The Sri Lanka Tea Board (SLTB) defended delay in a crucial international promotional campaign, insisting current procedures and policies are creating bottlenecks.
While the tea regulator had suggested a number of strategies and measures to uplift the industry in the local and international space, it has not been able to execute the same due to delays caused by the stakeholders involved, implied SLTB Chairperson Janaki Kuruppu in an interview with the Daily FT.
Acknowledging the support extended by the Ministry, Kuruppu said: “The Ministry has been supporting our proposals if it can be done within existing procedures. For years we have been stuck with certain problems and bottle in the system and we have been told to accept that there is no solution. Hence, if we come up with something new, we hit a block.”
Expressing that the SLTB would appreciate the Ministry guiding the institutions on overcoming certain hurdles, she added there are ways to get things done correctly and legally in a fast and efficiently manner within the existing system.
Kuruppu further pointed out those relevant stakeholders not understanding the need to change and the need to hire the right talent to achieve high quality outcomes is a key hurdle she faces as Chief.
“If we go on with the current mindset we have, we will not be able to achieve those great goals. If we didn’t think we could finish the war or double the per capita income, we would not have achieved what we have today. We will even start attempting only if we start thinking that things can change,” she asserted.
Kuruppu called on the private sector to come up with possible solutions. “If the ideas we come up with are not good enough, come up with better ideas and solutions because it is the private sector that benefits a lot from what we do,” she said, while still commending the sector for its contributions.

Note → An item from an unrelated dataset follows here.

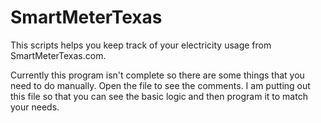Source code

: # SmartMeterTexas
This scripts helps you keep track of your electricity usage from SmartMeterTexas.com.

Currently this program isn't complete so there are some things that you need to do manually. Open the file to see the comments. 
I am putting out this file so that you can see the basic logic and then program it to match your needs.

The tea industry having its own share of problems just as any other industry, Kuruppu narrowed the issues down to quality, productivity and lack of innovation.
However, although the SLTB has been attempting to solve such issues in its capacity as the regulator, the Chief stressed nothing could be done by force and it should be in the interest of the players in the industry to adhere to the rules to ensure quality.
“The industry is private sector-led. When we reject someone’s tea shipment, they want SLTB to be out; when a new factory or new exporter wants to register, they want SLTB in. So most of the complaints you hear from some industry people are very self-motivated,” she said, shedding light on the current competitive status of the industry.
Expressing confidence in the potential Ceylon Tea has to make a name for itself in the international market, she said: “The global tea industry has gone to sleep. Coffee is so alive. No one has done much to promote this beverage; it is such a mundane everyday thing where no one really thinks much about it. Ceylon Tea has the opportunity to take that and revolutionise the tea category and own it.”